Encapsulation: How Data Moves Down the Stack

When an application sends data, it moves down the TCP/IP stack before being transmitted, with each layer adding its own header (and in the case of the Link layer, a trailer). This process is called encapsulation.

Starting from the Application layer: your browser creates an HTTP request. The Transport layer wraps it in a TCP segment, adding a TCP header with source and destination port numbers, sequence numbers, and flags. The Internet layer wraps the TCP segment in an IP packet, adding an IP header with source and destination IP addresses and TTL. The Link layer wraps the IP packet in an Ethernet frame, adding a frame header with MAC addresses and a trailer with a CRC checksum.

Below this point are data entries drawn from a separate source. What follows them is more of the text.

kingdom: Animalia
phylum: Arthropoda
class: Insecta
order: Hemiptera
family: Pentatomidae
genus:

At the receiving end, the process reverses — de-encapsulation. The Link layer strips the Ethernet frame, the Internet layer strips the IP header, the Transport layer strips the TCP header and reassembles segments in order, and the Application layer receives the original HTTP data. Each layer only reads and removes the header added at its own level; the layers above are opaque to it.

Frequently Asked Questions

What are the 4 layers of the TCP/IP model?

From top to bottom: Application (HTTP, DNS, SMTP, SSH), Transport (TCP, UDP), Internet (IP, ICMP), and Link (Ethernet, Wi-Fi). Each layer encapsulates the one above it when sending and strips its header when receiving.

How does TCP/IP differ from OSI?

TCP/IP has 4 layers; OSI has 7. TCP/IP's Link layer combines OSI's Physical and Data Link layers. TCP/IP's Application layer combines OSI's Session, Presentation, and Application layers. TCP/IP was built alongside real protocols; OSI was a theoretical framework.

What layer is IP at in TCP/IP?

IP operates at the Internet layer of the TCP/IP model — the second layer from the bottom, corresponding to OSI Layer 3. It handles logical addressing and packet routing between networks.

What is encapsulation in networking?

Encapsulation is wrapping data with headers as it moves down the protocol stack. Each layer adds its own header — TCP adds a transport header, IP adds a network header, Ethernet adds a frame header. The receiving side strips each header at the corresponding layer.

Which model do real networks use?

Real networks use the TCP/IP model. OSI is a conceptual reference framework used for education and troubleshooting, but all actual internet protocols are defined and implemented according to the TCP/IP architecture documented in IETF RFCs.

What is the link layer in TCP/IP?

The Link layer is the bottom layer of TCP/IP, handling physical transmission on a specific network medium. It combines OSI Layers 1 and 2, dealing with MAC addresses, framing, and the physical characteristics of Ethernet, Wi-Fi, fiber, and other transmission technologies.